Company management believes the synergies between the Isabella Pearl, Mina Gold and Gold Mesa properties, which are all located approximately 20 miles apart or less by road, should allow sequentially for shared portable crushing equipment, portable plants, portable assay labs, rolling stock and manpower. This approach targets lower project capital expenditures and organically funded growth from cash flow for potential development of future projects.
"These are exciting times for Gold Resource Corporation shareholders with our new Nevada Mining Unit advancing towards production, our existing Oaxaca Mining Unit currently in production with its second mine at Alta Gracia potentially coming on line soon and with precious metal market prices in 2016 trending upwards. We not only survived the last four years of the precious metal bear market, but were profitable in each of those years. During that time, we positioned the Company to take advantage of opportunities the bear market provided by acquiring properties at very attractive acquisition costs and building a critical mass of accretive deals. Gold Resource Corporation's Nevada acquisitions are poised to launch the Company along a path of additional mine development, increased gold production and Company growth during what looks to be another bull market in precious metals," stated Mr. Reid.
Gold Resource Corporation is a mining company focused on production and pursuing development of gold and silver projects that feature low operating costs and produce high returns on capital. The Company has 100% interest in six potential high-grade gold and silver properties at its producing Oaxaca, Mexico Mining Unit and exploration and development properties at its Nevada, USA, Mining Unit. The Company has 56,396,875 shares outstanding, no warrants, no long term debt and has returned $108 million back to shareholders since commercial production commenced July 1, 2010. Gold Resource Corporation offers shareholders the option to convert their cash dividends into physical gold and silver and take delivery. For more information, please visit GRC's website, located at www.Goldresourcecorp.com and read the Company's 10-K for an understanding of the risk factors involved.

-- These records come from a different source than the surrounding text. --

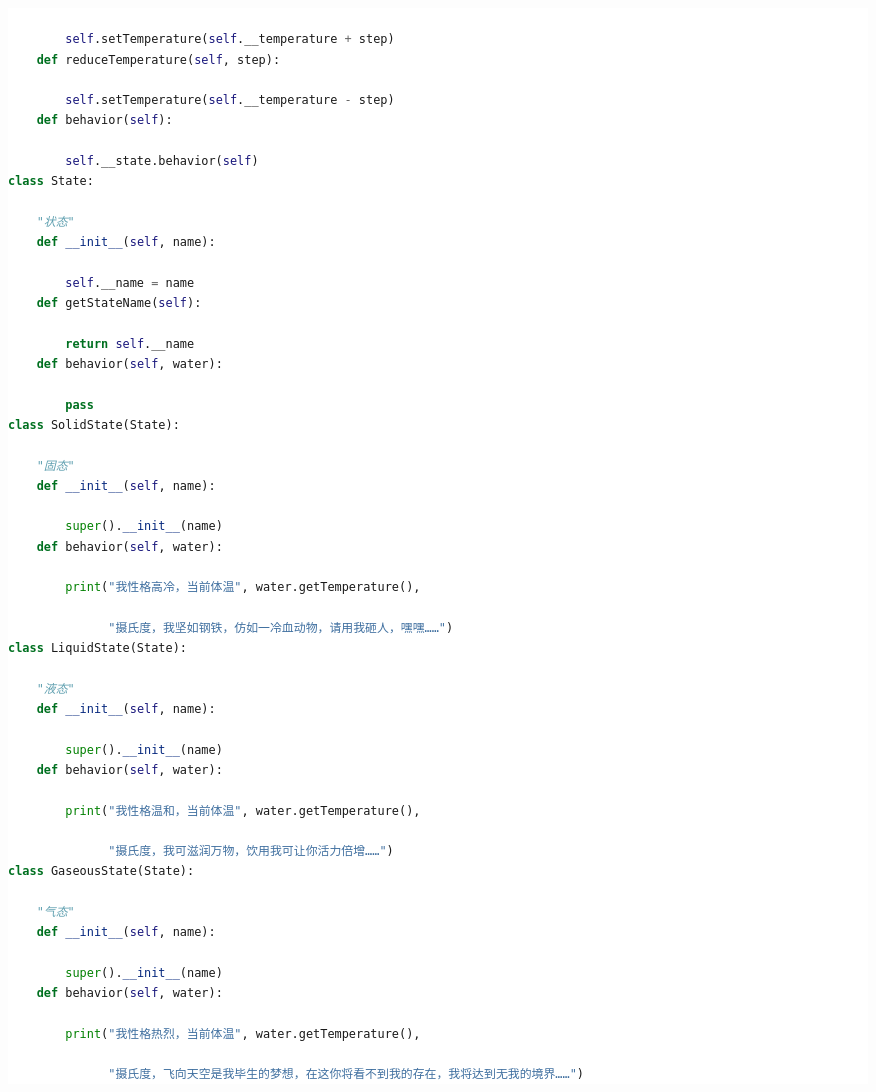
 ```python

        self.setTemperature(self.__temperature + step)
    def reduceTemperature(self, step):

        self.setTemperature(self.__temperature - step)
    def behavior(self):

        self.__state.behavior(self)
class State:

    "状态"
    def __init__(self, name):

        self.__name = name
    def getStateName(self):

        return self.__name
    def behavior(self, water):

        pass
class SolidState(State):

    "固态"
    def __init__(self, name):

        super().__init__(name)
    def behavior(self, water):

        print("我性格高冷，当前体温", water.getTemperature(),

              "摄氏度，我坚如钢铁，仿如一冷血动物，请用我砸人，嘿嘿……")
class LiquidState(State):

    "液态"
    def __init__(self, name):

        super().__init__(name)
    def behavior(self, water):

        print("我性格温和，当前体温", water.getTemperature(),

              "摄氏度，我可滋润万物，饮用我可让你活力倍增……")
class GaseousState(State):

    "气态"
    def __init__(self, name):

        super().__init__(name)
    def behavior(self, water):

        print("我性格热烈，当前体温", water.getTemperature(),

              "摄氏度，飞向天空是我毕生的梦想，在这你将看不到我的存在，我将达到无我的境界……")
```
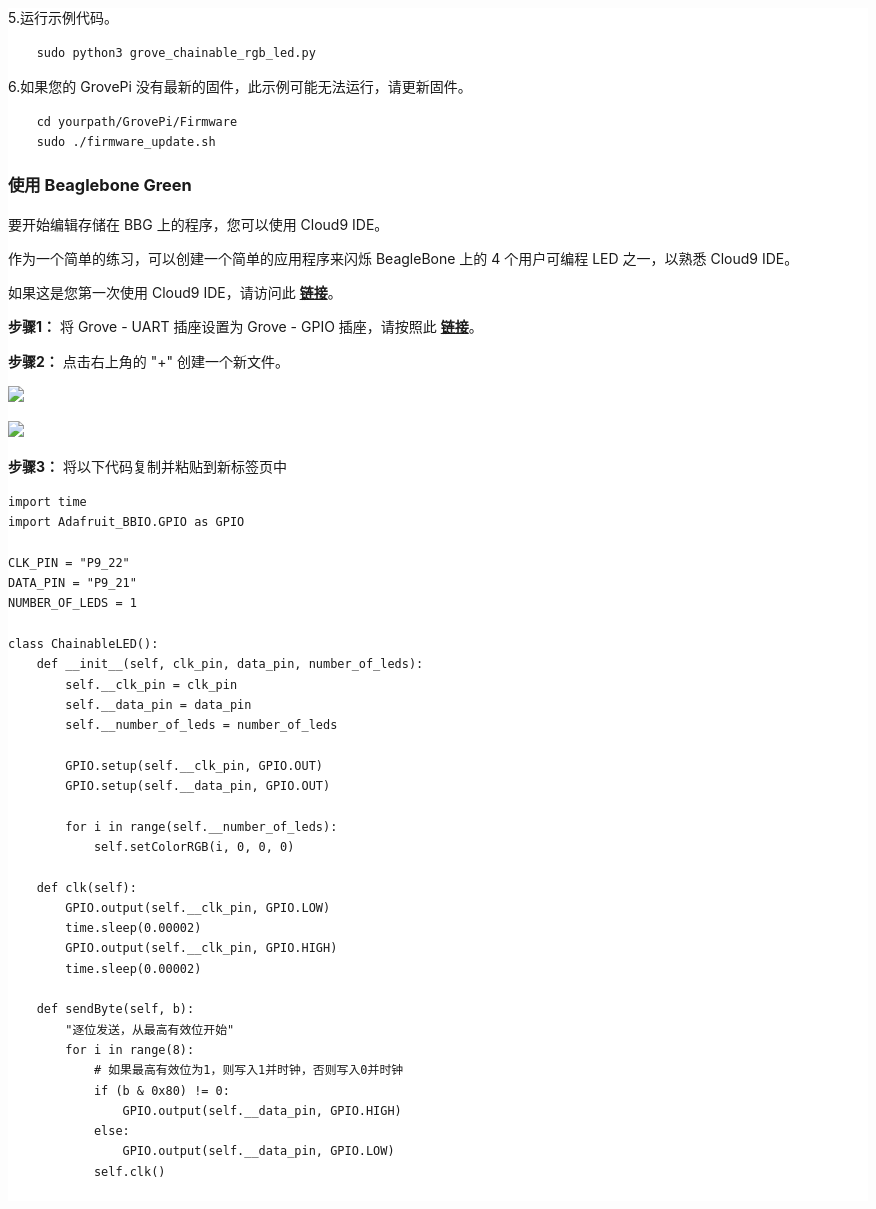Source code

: 5.运行示例代码。

```
    sudo python3 grove_chainable_rgb_led.py
```

6.如果您的 GrovePi 没有最新的固件，此示例可能无法运行，请更新固件。

```
    cd yourpath/GrovePi/Firmware
    sudo ./firmware_update.sh
```

### 使用 Beaglebone Green

要开始编辑存储在 BBG 上的程序，您可以使用 Cloud9 IDE。

作为一个简单的练习，可以创建一个简单的应用程序来闪烁 BeagleBone 上的 4 个用户可编程 LED 之一，以熟悉 Cloud9 IDE。

如果这是您第一次使用 Cloud9 IDE，请访问此 [**链接**](/cn/BeagleBone_Green)。

**步骤1：** 将 Grove - UART 插座设置为 Grove - GPIO 插座，请按照此 [**链接**](https://www.seeedstudio.com/recipe/362-how-to-use-the-grove-uart-port-as-a-gpio-on-bbg.html)。

**步骤2：** 点击右上角的 "+" 创建一个新文件。

![](https://files.seeedstudio.com/wiki/Grove-Chainable_RGB_LED/img/C9-create-tab.png)

![](https://files.seeedstudio.com/wiki/Grove-Chainable_RGB_LED/img/C9_newfile.jpg)

**步骤3：** 将以下代码复制并粘贴到新标签页中

```
import time
import Adafruit_BBIO.GPIO as GPIO
 
CLK_PIN = "P9_22"
DATA_PIN = "P9_21"
NUMBER_OF_LEDS = 1
 
class ChainableLED():
    def __init__(self, clk_pin, data_pin, number_of_leds):
        self.__clk_pin = clk_pin
        self.__data_pin = data_pin
        self.__number_of_leds = number_of_leds
 
        GPIO.setup(self.__clk_pin, GPIO.OUT)
        GPIO.setup(self.__data_pin, GPIO.OUT)
 
        for i in range(self.__number_of_leds):
            self.setColorRGB(i, 0, 0, 0)
 
    def clk(self):
        GPIO.output(self.__clk_pin, GPIO.LOW)
        time.sleep(0.00002)
        GPIO.output(self.__clk_pin, GPIO.HIGH)
        time.sleep(0.00002)
 
    def sendByte(self, b):
        "逐位发送，从最高有效位开始"
        for i in range(8):
            # 如果最高有效位为1，则写入1并时钟，否则写入0并时钟
            if (b & 0x80) != 0:
                GPIO.output(self.__data_pin, GPIO.HIGH)
            else:
                GPIO.output(self.__data_pin, GPIO.LOW)
            self.clk()
 
```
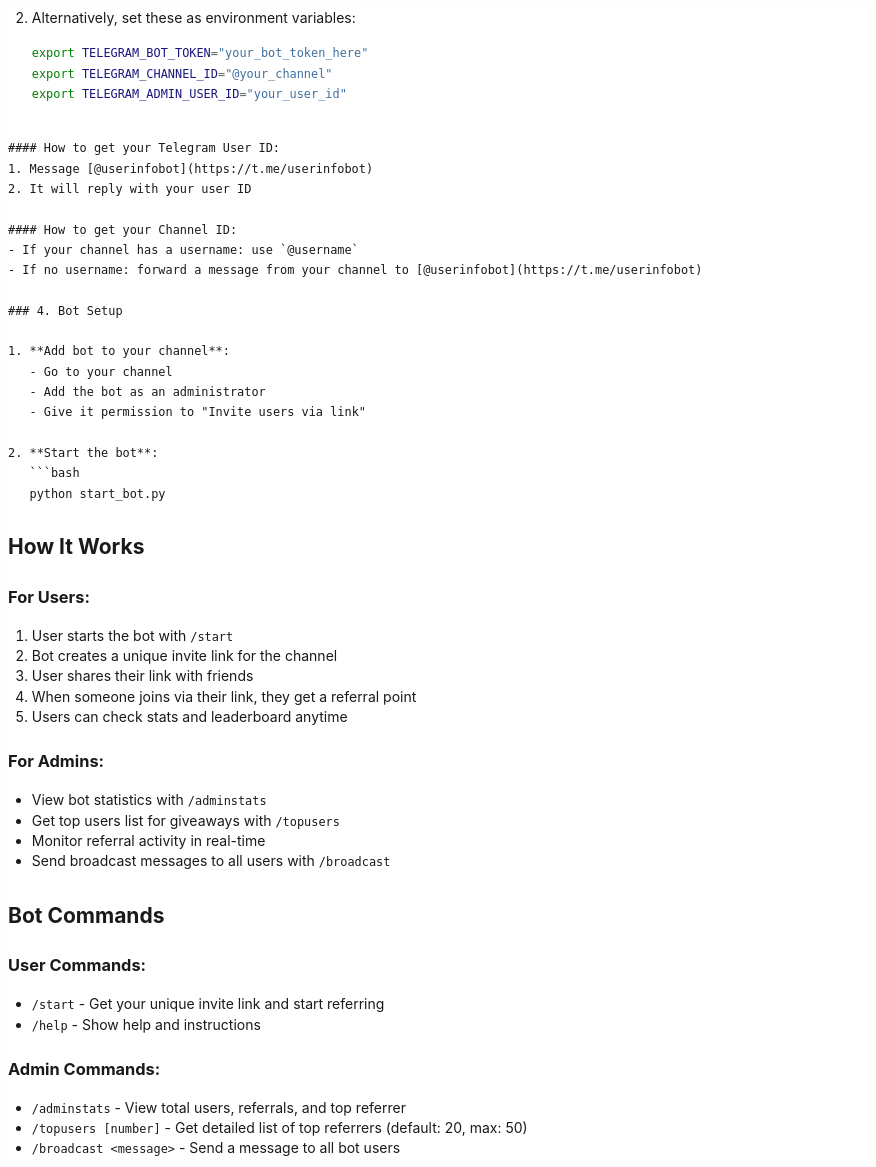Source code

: 2. Alternatively, set these as environment variables:
   ```bash
   export TELEGRAM_BOT_TOKEN="your_bot_token_here"
   export TELEGRAM_CHANNEL_ID="@your_channel" 
   export TELEGRAM_ADMIN_USER_ID="your_user_id"
```

#### How to get your Telegram User ID:
1. Message [@userinfobot](https://t.me/userinfobot)
2. It will reply with your user ID

#### How to get your Channel ID:
- If your channel has a username: use `@username`
- If no username: forward a message from your channel to [@userinfobot](https://t.me/userinfobot)

### 4. Bot Setup

1. **Add bot to your channel**:
   - Go to your channel
   - Add the bot as an administrator
   - Give it permission to "Invite users via link"

2. **Start the bot**:
   ```bash
   python start_bot.py
   ```

## How It Works

### For Users:
1. User starts the bot with `/start`
2. Bot creates a unique invite link for the channel
3. User shares their link with friends
4. When someone joins via their link, they get a referral point
5. Users can check stats and leaderboard anytime

### For Admins:
- View bot statistics with `/adminstats`
- Get top users list for giveaways with `/topusers`
- Monitor referral activity in real-time
- Send broadcast messages to all users with `/broadcast`

## Bot Commands

### User Commands:
- `/start` - Get your unique invite link and start referring
- `/help` - Show help and instructions

### Admin Commands:
- `/adminstats` - View total users, referrals, and top referrer
- `/topusers [number]` - Get detailed list of top referrers (default: 20, max: 50)
- `/broadcast <message>` - Send a message to all bot users
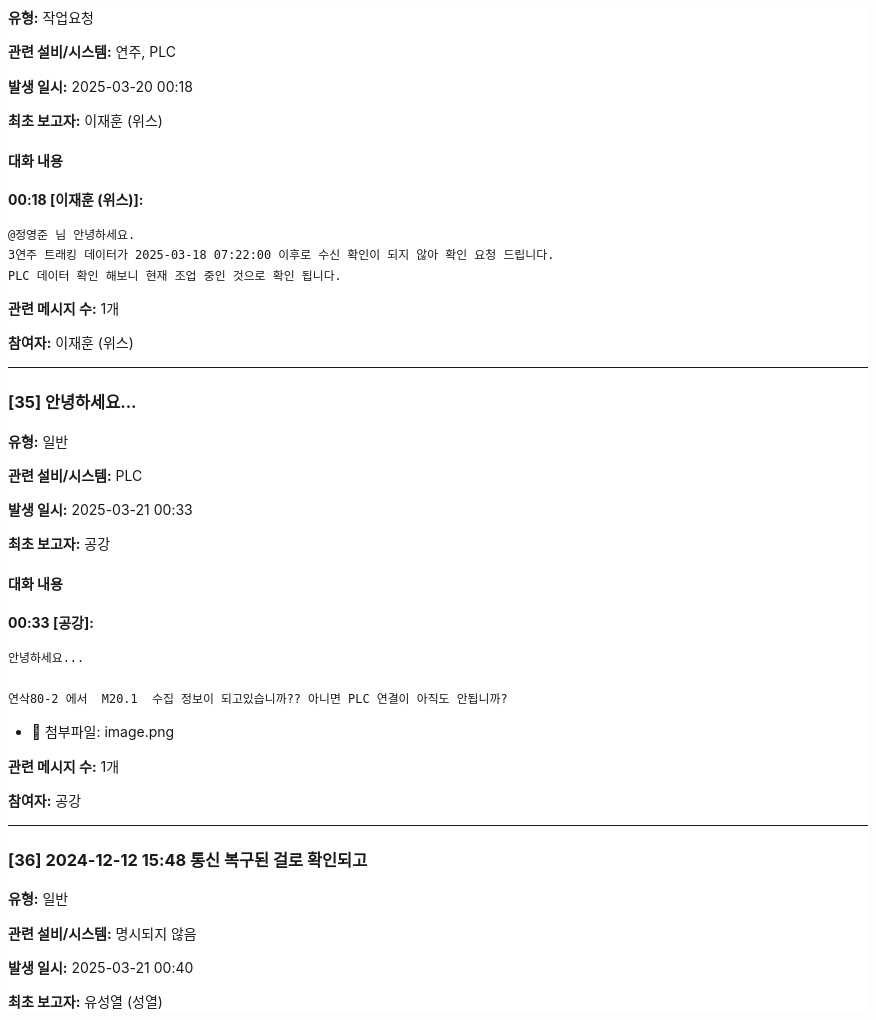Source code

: **유형:** 작업요청

**관련 설비/시스템:** 연주, PLC

**발생 일시:** 2025-03-20 00:18

**최초 보고자:** 이재훈 (위스)

#### 대화 내용

**00:18 [이재훈 (위스)]:**
```
@정영준 님 안녕하세요.
3연주 트래킹 데이터가 2025-03-18 07:22:00 이후로 수신 확인이 되지 않아 확인 요청 드립니다.
PLC 데이터 확인 해보니 현재 조업 중인 것으로 확인 됩니다.
```


**관련 메시지 수:** 1개

**참여자:** 이재훈 (위스)

---

### [35] 안녕하세요...

**유형:** 일반

**관련 설비/시스템:** PLC

**발생 일시:** 2025-03-21 00:33

**최초 보고자:** 공강

#### 대화 내용

**00:33 [공강]:**
```
안녕하세요...

연삭80-2 에서  M20.1  수집 정보이 되고있습니까?? 아니면 PLC 연결이 아직도 안됩니까?
```

  - 📎 첨부파일: image.png

**관련 메시지 수:** 1개

**참여자:** 공강

---

### [36] 2024-12-12 15:48 통신 복구된 걸로 확인되고

**유형:** 일반

**관련 설비/시스템:** 명시되지 않음

**발생 일시:** 2025-03-21 00:40

**최초 보고자:** 유성열 (성열)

This press release contains forward-looking statements that involve risks and uncertainties. The statements contained in this press release that are not purely historical are forward-looking statements within the meaning of Section 27A of the Securities Act and Section 21E of the Exchange Act. When used in this press release, the words "plan", "target", "anticipate," "believe," "estimate," "intend" and "expect" and similar expressions are intended to identify such forward-looking statements. Such forward-looking statements include, without limitation, the statements regarding Gold Resource Corporation's strategy, future plans for production, future expenses and costs, future liquidity and capital resources, and estimates of mineralized material. All forward-looking statements in this press release are based upon information available to Gold Resource Corporation on the date of this press release, and the company assumes no obligation to update any such forward-looking statements. Forward looking statements involve a number of risks and uncertainties, and there can be no assurance that such statements will prove to be accurate. The Company's actual results could differ materially from those discussed in this press release. In particular, there can be no assurance that production will continue at any specific rate. Factors that could cause or contribute to such differences include, but are not limited to, those discussed in the Company's 10-K filed with the SEC.